Exercise goal: An exact copy of the data is needed, but without any of its images.

Input data:
▶

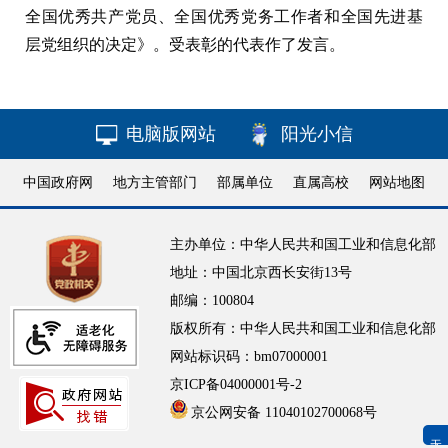
全国优秀共产党员、全国优秀党务工作者和全国先进基
层党组织的决定》。受表彰的代表作了发言。
电脑版网站
阳光小信
中国政府网
地方主管部门
部属单位
直属高校
网站地图
主办单位：中华人民共和国工业和信息化部
地址：中国北京西长安街13号
邮编：100804
版权所有：中华人民共和国工业和信息化部
网站标识码：bm07000001
京ICP备04000001号-2
京公网安备 11040102700068号
无障碍浏览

◀

Answer area:
全国优秀共产党员、全国优秀党务工作者和全国先进基
层党组织的决定》。受表彰的代表作了发言。
电脑版网站
阳光小信
中国政府网
地方主管部门
部属单位
直属高校
网站地图
主办单位：中华人民共和国工业和信息化部
地址：中国北京西长安街13号
邮编：100804
版权所有：中华人民共和国工业和信息化部
网站标识码：bm07000001
京ICP备04000001号-2
京公网安备 11040102700068号
无障碍浏览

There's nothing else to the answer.